ABOUT THIS EXERCISE:
What is needed is each line of the data below that holds the string "class".

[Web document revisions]
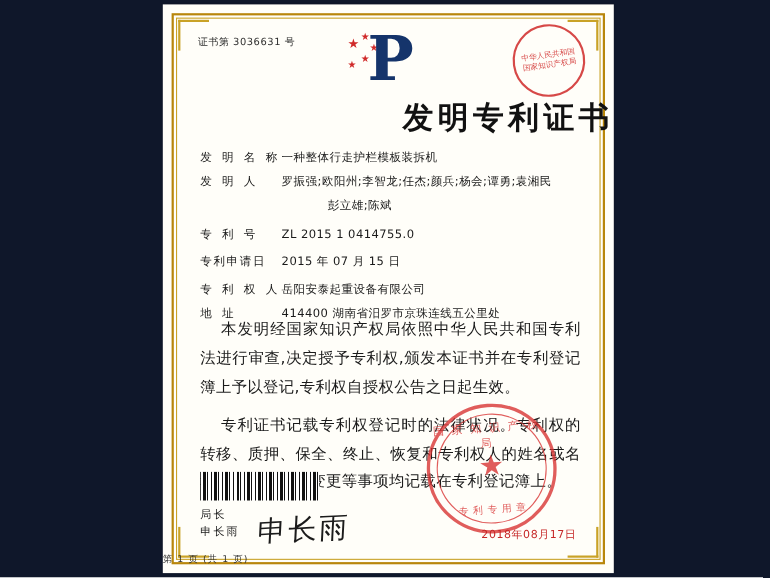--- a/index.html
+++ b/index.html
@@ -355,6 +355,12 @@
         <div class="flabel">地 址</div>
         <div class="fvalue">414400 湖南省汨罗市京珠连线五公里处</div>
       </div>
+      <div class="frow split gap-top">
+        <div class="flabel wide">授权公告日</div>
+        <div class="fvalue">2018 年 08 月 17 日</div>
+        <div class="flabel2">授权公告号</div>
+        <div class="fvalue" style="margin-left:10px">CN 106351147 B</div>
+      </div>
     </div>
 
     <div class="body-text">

YOUR RESPONSE:
         <div class="flabel">地 址</div>
         <div class="fvalue">414400 湖南省汨罗市京珠连线五公里处</div>
+      <div class="frow split gap-top">
+        <div class="flabel wide">授权公告日</div>
+        <div class="fvalue">2018 年 08 月 17 日</div>
+        <div class="flabel2">授权公告号</div>
+        <div class="fvalue" style="margin-left:10px">CN 106351147 B</div>
     <div class="body-text">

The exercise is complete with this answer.